=== Begin Enclosure ===
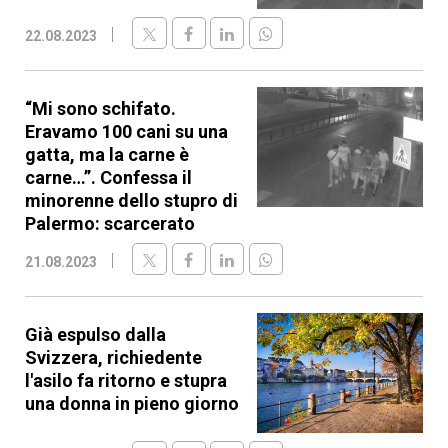
22.08.2023
“Mi sono schifato.
Eravamo 100 cani su una
gatta, ma la carne è
carne…”. Confessa il
minorenne dello stupro di
Palermo: scarcerato
21.08.2023
Già espulso dalla
Svizzera, richiedente
l'asilo fa ritorno e stupra
una donna in pieno giorno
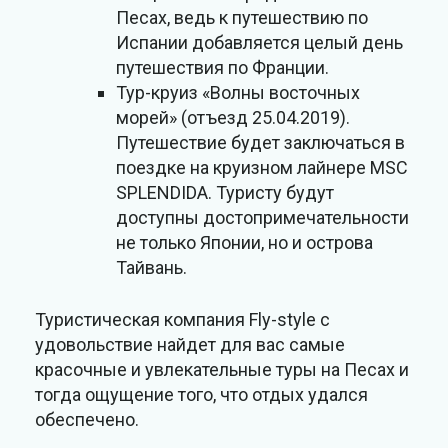
Песах, ведь к путешествию по
Испании добавляется целый день
путешествия по Франции.
Тур-круиз «Волны восточных
морей» (отъезд 25.04.2019).
Путешествие будет заключаться в
поездке на круизном лайнере MSC
SPLENDIDA. Туристу будут
доступны достопримечательности
не только Японии, но и острова
Тайвань.
Туристическая компания Fly-style с
удовольствие найдет для вас самые
красочные и увлекательные туры на Песах и
тогда ощущение того, что отдых удался
обеспечено.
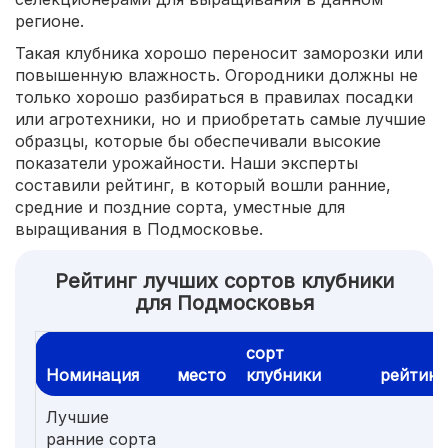
регионе.
Такая клубника хорошо переносит заморозки или
повышенную влажность. Огородники должны не
только хорошо разбираться в правилах посадки
или агротехники, но и приобретать самые лучшие
образцы, которые бы обеспечивали высокие
показатели урожайности. Наши эксперты
составили рейтинг, в который вошли ранние,
средние и поздние сорта, уместные для
выращивания в Подмосковье.
Рейтинг лучших сортов клубники
для Подмосковья
сорт
Номинация
место
клубники
рейтинг
Лучшие
ранние сорта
=== End Enclosure ===
• **What the task asks**
In the listing above, find the line containing "Такая клубника хорошо переносит заморозки или" and the line containing "средние и поздние сорта, уместные для", then quote both, plus every line between them, exactly as written.

• **Answer section**
Такая клубника хорошо переносит заморозки или
повышенную влажность. Огородники должны не
только хорошо разбираться в правилах посадки
или агротехники, но и приобретать самые лучшие
образцы, которые бы обеспечивали высокие
показатели урожайности. Наши эксперты
составили рейтинг, в который вошли ранние,
средние и поздние сорта, уместные для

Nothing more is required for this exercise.